Maes
I like big butts!

Posts: 8661
Registered: 07-06 |
I hear of this alleged "hires" mode now and then (the last time it was in a thread about cDoom, and this was my find about it: zilch).
Similarly, an alleged EGA mode would be at most possible with a modified PLAYPAL only mapping to 16 colors but all framebuffer processing would have still to be done at the byte level (thus wasting 4 bits per pixel), and screen refreshes would have been nowhere near as fast. The reason? EGA: 4-bit planar graphics. VGA: 8-bit chunky graphics. In layman terms, it means that in VGA you can simply write a single pixel directly where you want it to.
On EGA, you have to write a single bit to 4 very different parts of the screen buffer for altering a single pixel, so unless you are doing 2D operations like tile-based rendering, bit-blitting, scrolling or solid-color filling (which write to several pixels at once), it would be prohibitive to render something like Doom or Wolf3D.
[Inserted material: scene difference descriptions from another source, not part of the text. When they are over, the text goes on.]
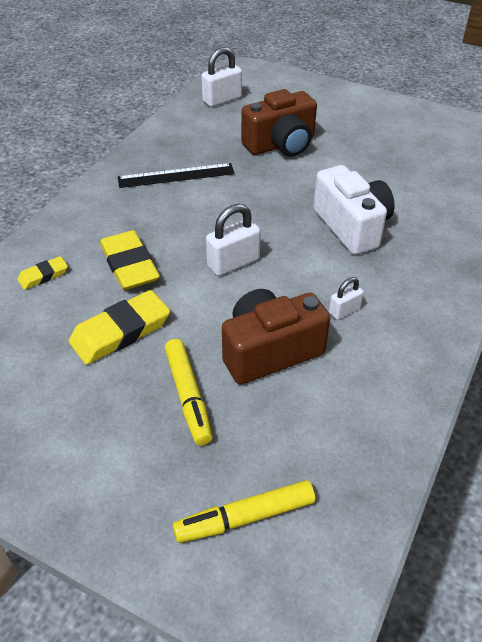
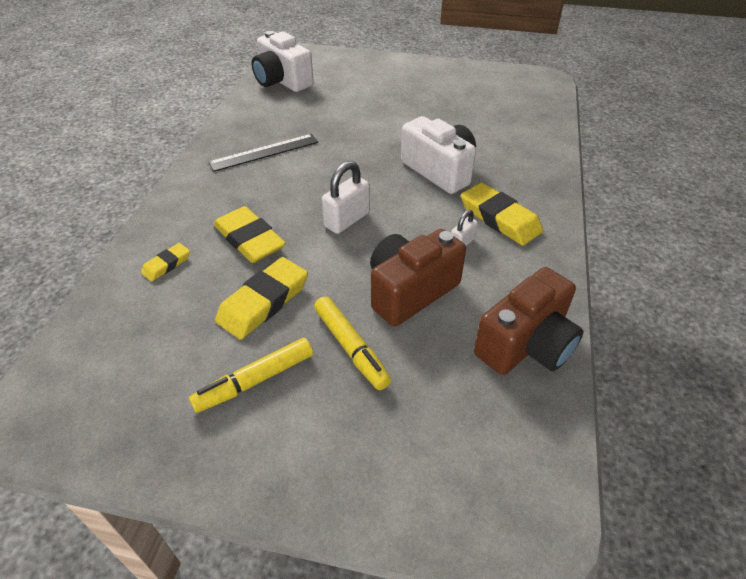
camera: 15 degrees left, 0 degrees up
yellow marker [173,480,315,543] -> yellow marker moved to [189,338,313,413]
white padlock [201,47,242,107] -> white camera [252,31,314,92]
brown camera [241,89,317,157] -> brown camera moved to [474,267,583,375]
none -> yellow eraser [461,182,543,246]

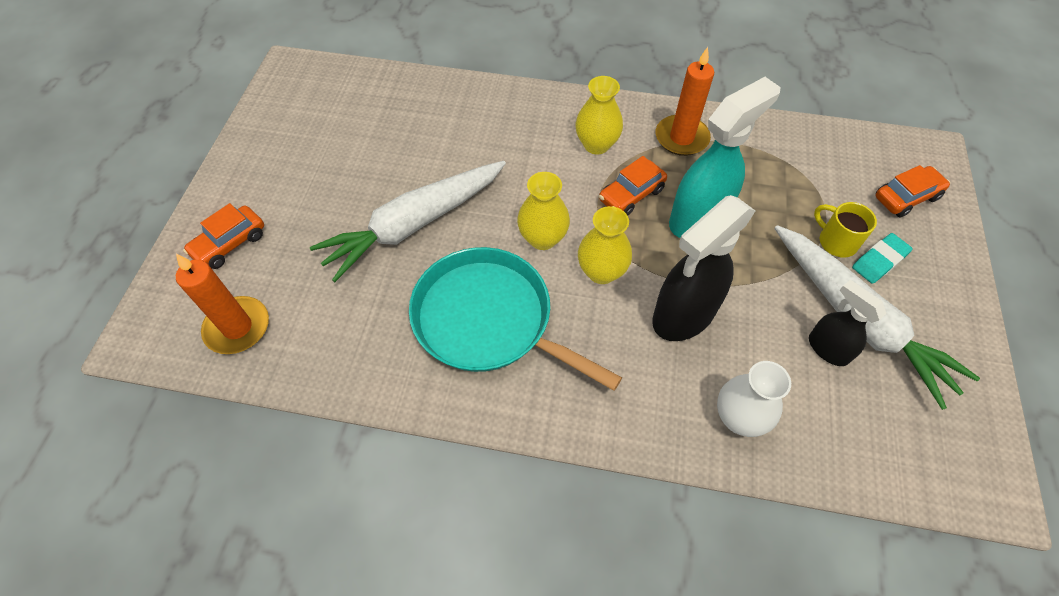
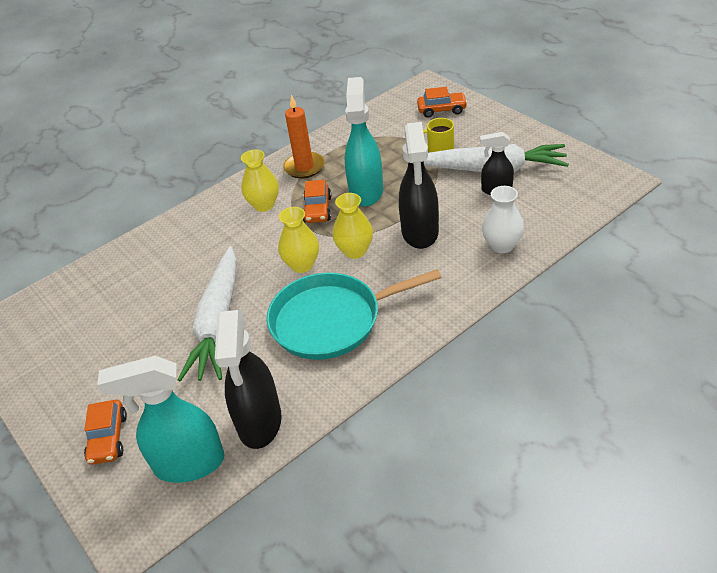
camera: 45 degrees left, 15 degrees down
orange candle [176,254,269,354] -> turquoise spray bottle [97,356,225,483]
turquoise eraser [852,233,913,284] -> none
orange car [876,165,950,217] -> orange car turned 75 degrees clockwise [417,87,468,118]
none -> black spray bottle [215,309,282,449]

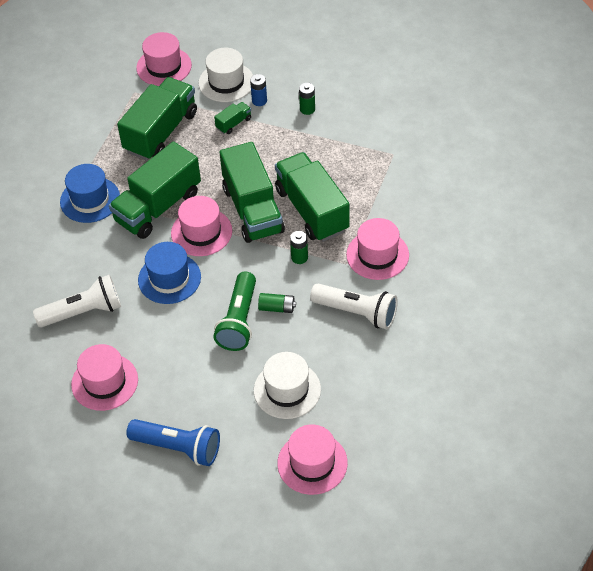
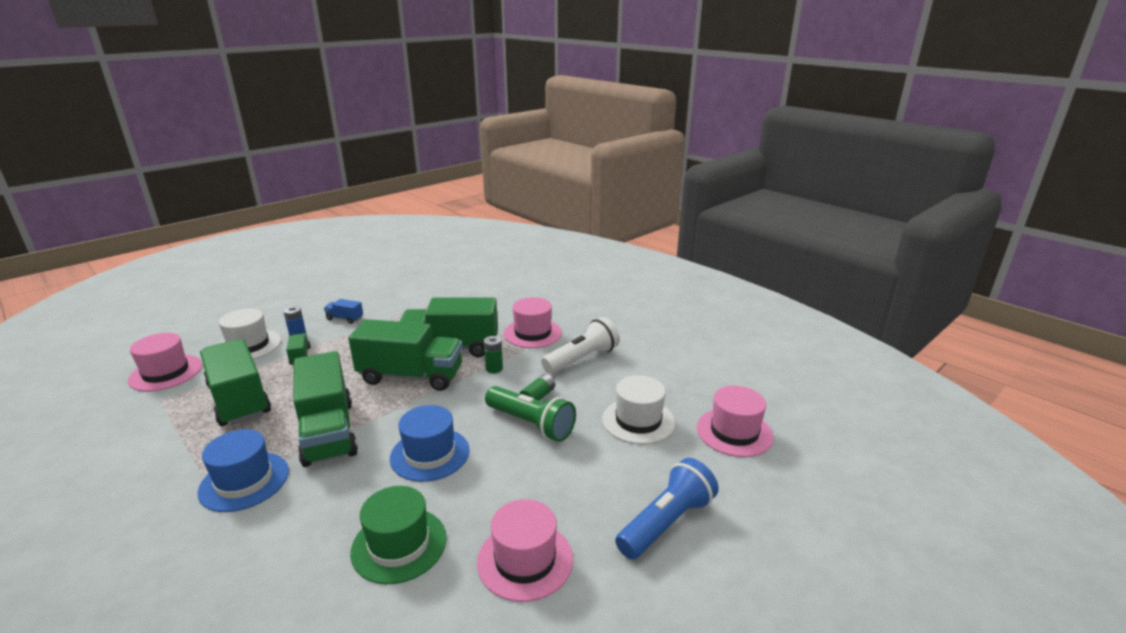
camera: 65 degrees left, 25 degrees down
white flashlight [33,275,121,327] -> green hat [350,486,447,584]
pink hat [171,196,232,256] -> none
green battery [299,83,315,115] -> blue truck [324,299,363,324]

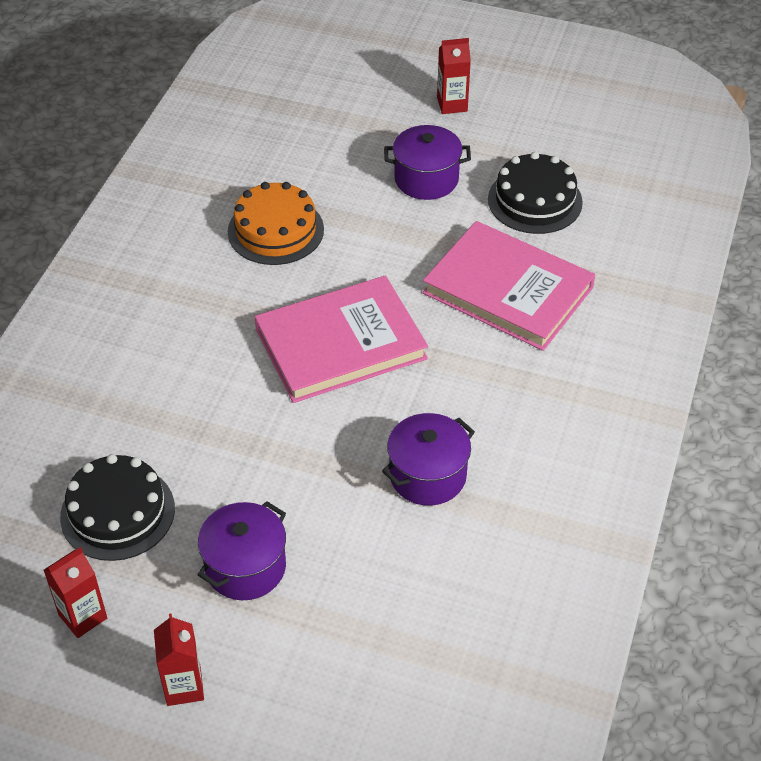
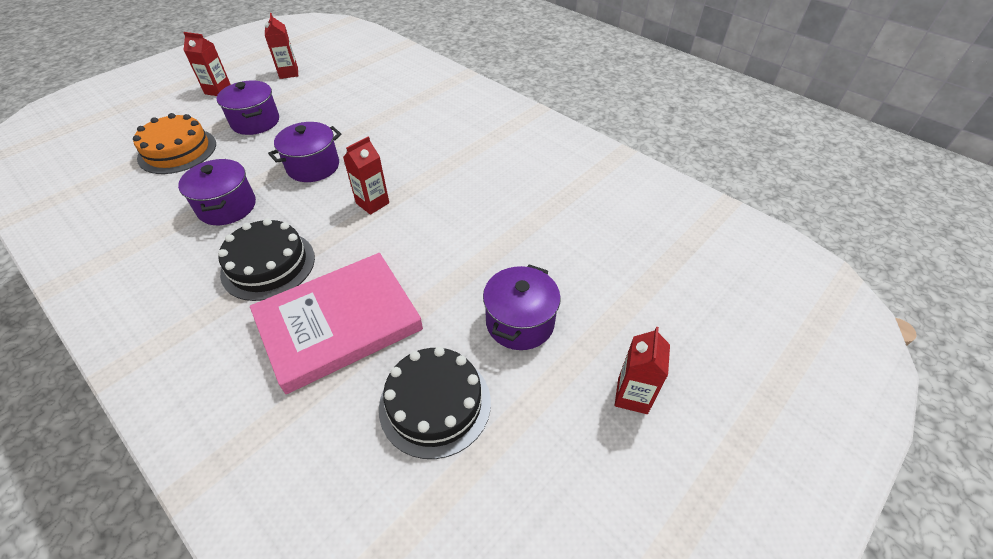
camera: 115 degrees right, 0 degrees up
black cake [60,454,175,561] -> black cake moved to [218,218,315,301]
orange cake [228,182,324,265] -> orange cake moved to [133,113,216,174]
pink book [255,276,428,403] -> red carton [343,136,389,215]
none -> purple pot [268,122,341,182]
Really, where did this rumor come from? There's absolutely no remnant or hint of such a mode in the Doom source code release, not even a commented out occurence of "hires". Everything is hardcoded to the resolution defined by SCREENWIDTH = 320 and SCREENHEIGHT = 200, and there is no mechanism for scaling static graphics, and no way to change the size of resolution-size dependent buffers but with a recompilation. Also, drawing functions are pretty much specialized to deal with raw byte-sized pixels, they are not parametrizable or "generic" in any way.
I'd like to check out those COLOR12 and COLOR15 lumps myself, but by the sound of it they must probably be 12-bit (4-4-4 RGB) and 15-bit (5-5-5 RGB) versions of the original PLAYPAL, perhaps intended to use Doom on platforms with lower-fidelity RAMDACs. What's their size?